:: Exercise requirements ::
The answer must be an exact transcription of every record.

--

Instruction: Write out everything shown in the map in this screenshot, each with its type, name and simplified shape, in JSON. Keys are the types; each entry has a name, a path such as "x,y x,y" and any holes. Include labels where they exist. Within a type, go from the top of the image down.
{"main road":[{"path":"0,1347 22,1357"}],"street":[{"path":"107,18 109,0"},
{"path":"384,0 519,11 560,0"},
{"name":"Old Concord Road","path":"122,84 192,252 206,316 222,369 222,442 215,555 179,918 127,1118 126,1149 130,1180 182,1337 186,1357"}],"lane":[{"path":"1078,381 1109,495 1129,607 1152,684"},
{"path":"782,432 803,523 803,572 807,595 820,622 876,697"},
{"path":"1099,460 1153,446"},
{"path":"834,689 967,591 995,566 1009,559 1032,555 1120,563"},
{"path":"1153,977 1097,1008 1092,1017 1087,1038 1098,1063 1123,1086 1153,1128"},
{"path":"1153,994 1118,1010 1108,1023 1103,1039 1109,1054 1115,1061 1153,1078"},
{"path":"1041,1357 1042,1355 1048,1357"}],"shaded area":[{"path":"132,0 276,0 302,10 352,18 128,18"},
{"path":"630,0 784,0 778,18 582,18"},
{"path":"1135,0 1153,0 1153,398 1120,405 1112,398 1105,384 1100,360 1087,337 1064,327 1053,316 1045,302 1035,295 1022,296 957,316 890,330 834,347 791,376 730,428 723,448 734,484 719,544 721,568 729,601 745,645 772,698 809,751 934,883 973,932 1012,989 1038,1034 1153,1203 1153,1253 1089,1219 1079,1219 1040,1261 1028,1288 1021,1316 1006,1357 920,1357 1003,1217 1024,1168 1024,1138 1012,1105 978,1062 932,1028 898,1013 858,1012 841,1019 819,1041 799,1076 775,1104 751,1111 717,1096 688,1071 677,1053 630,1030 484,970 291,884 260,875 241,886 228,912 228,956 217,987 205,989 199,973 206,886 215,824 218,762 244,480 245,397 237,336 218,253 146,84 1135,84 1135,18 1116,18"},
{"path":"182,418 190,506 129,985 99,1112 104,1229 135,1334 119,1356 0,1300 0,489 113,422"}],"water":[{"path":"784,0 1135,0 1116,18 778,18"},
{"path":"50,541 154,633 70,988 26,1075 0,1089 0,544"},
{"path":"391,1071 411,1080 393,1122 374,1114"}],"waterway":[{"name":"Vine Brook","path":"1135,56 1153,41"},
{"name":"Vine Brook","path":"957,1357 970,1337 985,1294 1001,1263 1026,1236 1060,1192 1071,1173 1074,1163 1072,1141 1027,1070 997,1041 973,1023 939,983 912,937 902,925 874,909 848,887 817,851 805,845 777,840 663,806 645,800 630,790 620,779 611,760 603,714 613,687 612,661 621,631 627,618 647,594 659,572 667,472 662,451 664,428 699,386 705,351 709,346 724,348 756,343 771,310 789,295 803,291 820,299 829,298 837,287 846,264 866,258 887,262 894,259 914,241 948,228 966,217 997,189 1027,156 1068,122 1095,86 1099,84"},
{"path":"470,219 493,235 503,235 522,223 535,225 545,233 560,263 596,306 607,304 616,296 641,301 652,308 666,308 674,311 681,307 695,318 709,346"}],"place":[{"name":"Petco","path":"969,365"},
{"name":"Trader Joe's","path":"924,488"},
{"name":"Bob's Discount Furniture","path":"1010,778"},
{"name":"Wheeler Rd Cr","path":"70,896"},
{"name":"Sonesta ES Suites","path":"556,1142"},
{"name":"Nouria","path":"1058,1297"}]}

--

:: Answer to this exercise ::
Instruction: Write out everything shown in the map in this screenshot, each with its type, name and simplified shape, in JSON. Keys are the types; each entry has a name, a path such as "x,y x,y" and any holes. Include labels where they exist. Within a type, go from the top of the image down.
{"main road":[{"path":"0,1347 22,1357"}],"street":[{"path":"107,18 109,0"},
{"path":"384,0 519,11 560,0"},
{"name":"Old Concord Road","path":"122,84 192,252 206,316 222,369 222,442 215,555 179,918 127,1118 126,1149 130,1180 182,1337 186,1357"}],"lane":[{"path":"1078,381 1109,495 1129,607 1152,684"},
{"path":"782,432 803,523 803,572 807,595 820,622 876,697"},
{"path":"1099,460 1153,446"},
{"path":"834,689 967,591 995,566 1009,559 1032,555 1120,563"},
{"path":"1153,977 1097,1008 1092,1017 1087,1038 1098,1063 1123,1086 1153,1128"},
{"path":"1153,994 1118,1010 1108,1023 1103,1039 1109,1054 1115,1061 1153,1078"},
{"path":"1041,1357 1042,1355 1048,1357"}],"shaded area":[{"path":"132,0 276,0 302,10 352,18 128,18"},
{"path":"630,0 784,0 778,18 582,18"},
{"path":"1135,0 1153,0 1153,398 1120,405 1112,398 1105,384 1100,360 1087,337 1064,327 1053,316 1045,302 1035,295 1022,296 957,316 890,330 834,347 791,376 730,428 723,448 734,484 719,544 721,568 729,601 745,645 772,698 809,751 934,883 973,932 1012,989 1038,1034 1153,1203 1153,1253 1089,1219 1079,1219 1040,1261 1028,1288 1021,1316 1006,1357 920,1357 1003,1217 1024,1168 1024,1138 1012,1105 978,1062 932,1028 898,1013 858,1012 841,1019 819,1041 799,1076 775,1104 751,1111 717,1096 688,1071 677,1053 630,1030 484,970 291,884 260,875 241,886 228,912 228,956 217,987 205,989 199,973 206,886 215,824 218,762 244,480 245,397 237,336 218,253 146,84 1135,84 1135,18 1116,18"},
{"path":"182,418 190,506 129,985 99,1112 104,1229 135,1334 119,1356 0,1300 0,489 113,422"}],"water":[{"path":"784,0 1135,0 1116,18 778,18"},
{"path":"50,541 154,633 70,988 26,1075 0,1089 0,544"},
{"path":"391,1071 411,1080 393,1122 374,1114"}],"waterway":[{"name":"Vine Brook","path":"1135,56 1153,41"},
{"name":"Vine Brook","path":"957,1357 970,1337 985,1294 1001,1263 1026,1236 1060,1192 1071,1173 1074,1163 1072,1141 1027,1070 997,1041 973,1023 939,983 912,937 902,925 874,909 848,887 817,851 805,845 777,840 663,806 645,800 630,790 620,779 611,760 603,714 613,687 612,661 621,631 627,618 647,594 659,572 667,472 662,451 664,428 699,386 705,351 709,346 724,348 756,343 771,310 789,295 803,291 820,299 829,298 837,287 846,264 866,258 887,262 894,259 914,241 948,228 966,217 997,189 1027,156 1068,122 1095,86 1099,84"},
{"path":"470,219 493,235 503,235 522,223 535,225 545,233 560,263 596,306 607,304 616,296 641,301 652,308 666,308 674,311 681,307 695,318 709,346"}],"place":[{"name":"Petco","path":"969,365"},
{"name":"Trader Joe's","path":"924,488"},
{"name":"Bob's Discount Furniture","path":"1010,778"},
{"name":"Wheeler Rd Cr","path":"70,896"},
{"name":"Sonesta ES Suites","path":"556,1142"},
{"name":"Nouria","path":"1058,1297"}]}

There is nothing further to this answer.